TASK PROMPT: Set every line of the data down again exactly, and keep the pictures out.

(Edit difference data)
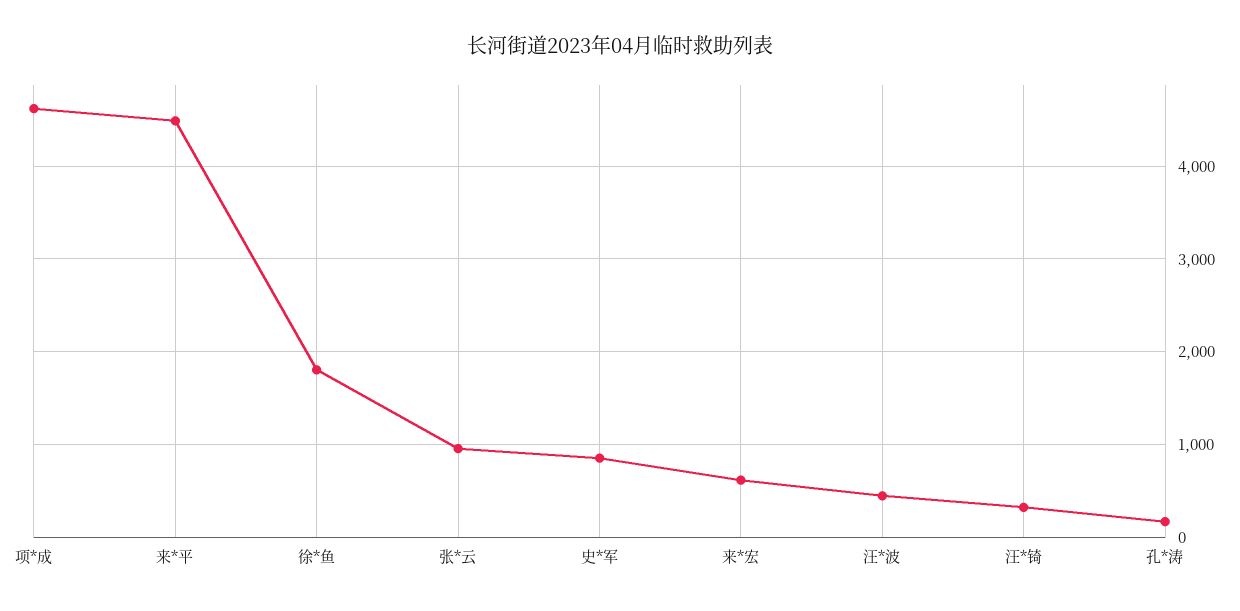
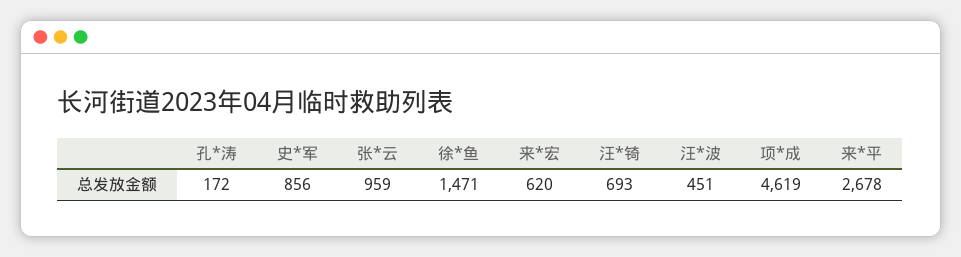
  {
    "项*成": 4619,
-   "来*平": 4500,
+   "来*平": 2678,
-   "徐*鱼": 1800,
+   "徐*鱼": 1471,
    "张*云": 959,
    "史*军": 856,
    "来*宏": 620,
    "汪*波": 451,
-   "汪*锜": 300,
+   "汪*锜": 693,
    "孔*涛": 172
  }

FINAL ANSWER:
  {
    "项*成": 4619,
-   "来*平": 4500,
+   "来*平": 2678,
-   "徐*鱼": 1800,
+   "徐*鱼": 1471,
    "张*云": 959,
    "史*军": 856,
    "来*宏": 620,
    "汪*波": 451,
-   "汪*锜": 300,
+   "汪*锜": 693,
    "孔*涛": 172
  }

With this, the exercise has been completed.